▶
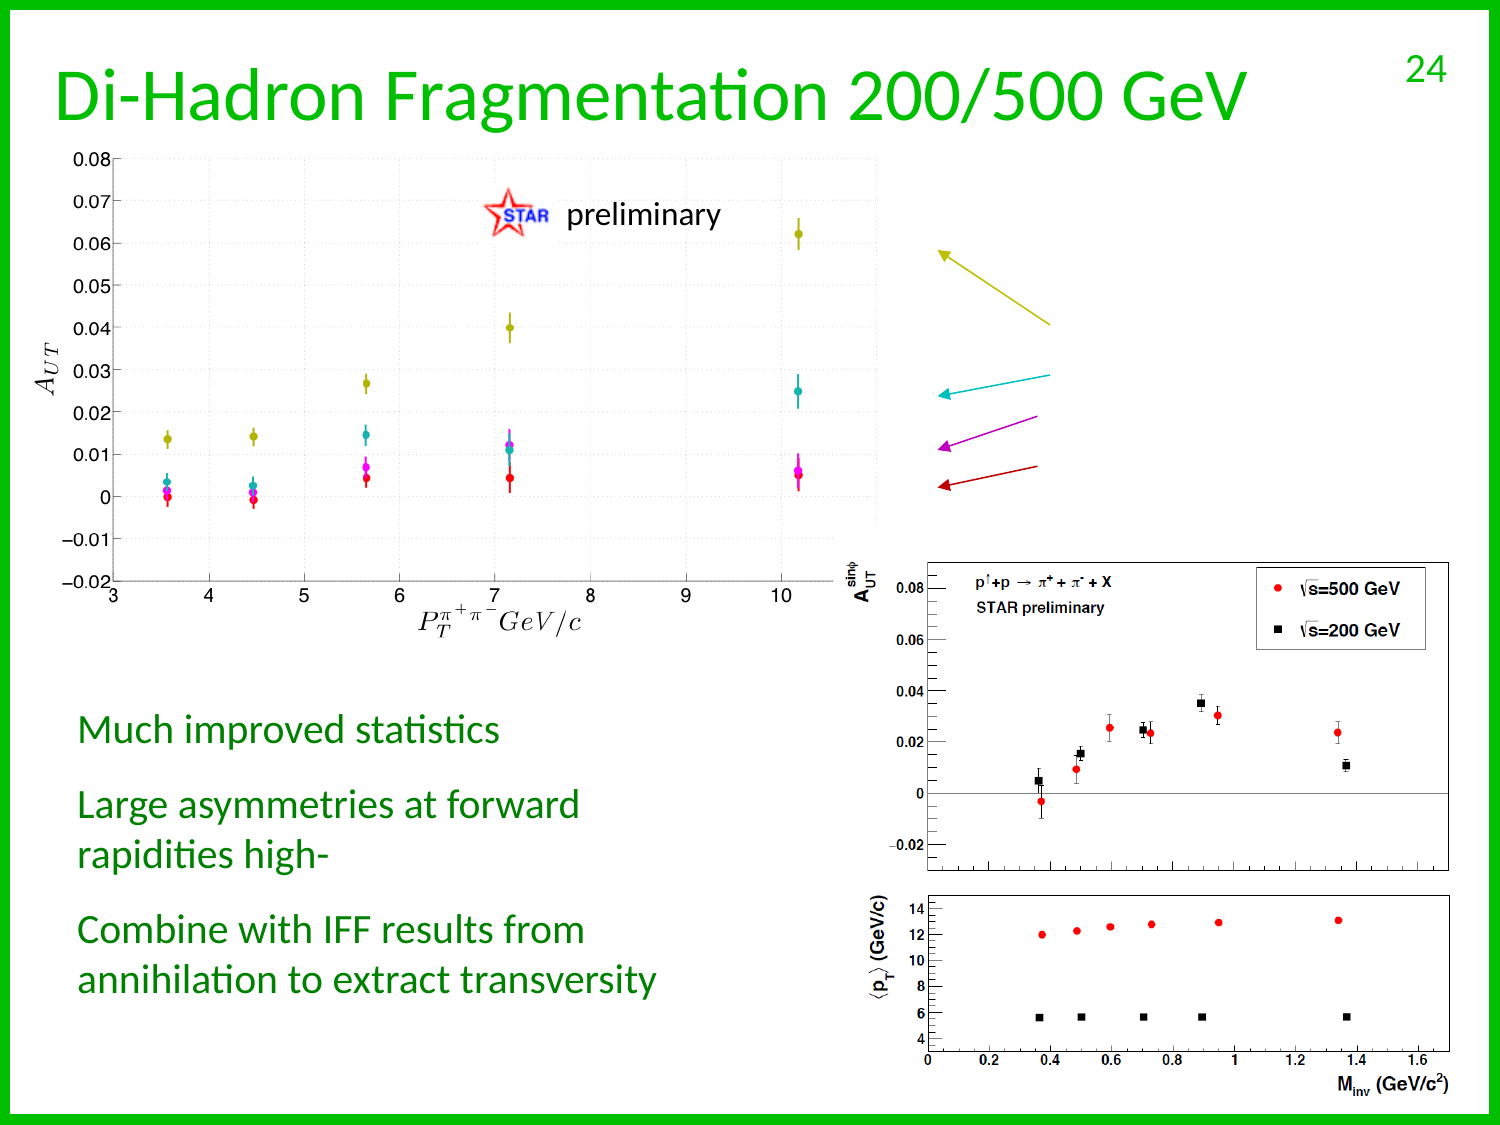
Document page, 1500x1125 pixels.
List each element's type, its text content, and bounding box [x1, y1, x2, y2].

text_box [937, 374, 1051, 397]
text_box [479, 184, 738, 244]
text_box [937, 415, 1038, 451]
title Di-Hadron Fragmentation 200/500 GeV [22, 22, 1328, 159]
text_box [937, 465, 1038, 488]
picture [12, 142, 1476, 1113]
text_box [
◀
#### [Task instructions]
Write out again only the lines from the one with "List each element's" through the last line of the records above. Keep every word as it stands.

#### [Written answer]
List each element's type, its text content, and bounding box [x1, y1, x2, y2].

text_box [937, 374, 1051, 397]
text_box [479, 184, 738, 244]
text_box [937, 415, 1038, 451]
title Di-Hadron Fragmentation 200/500 GeV [22, 22, 1328, 159]
text_box [937, 465, 1038, 488]
picture [12, 142, 1476, 1113]
text_box [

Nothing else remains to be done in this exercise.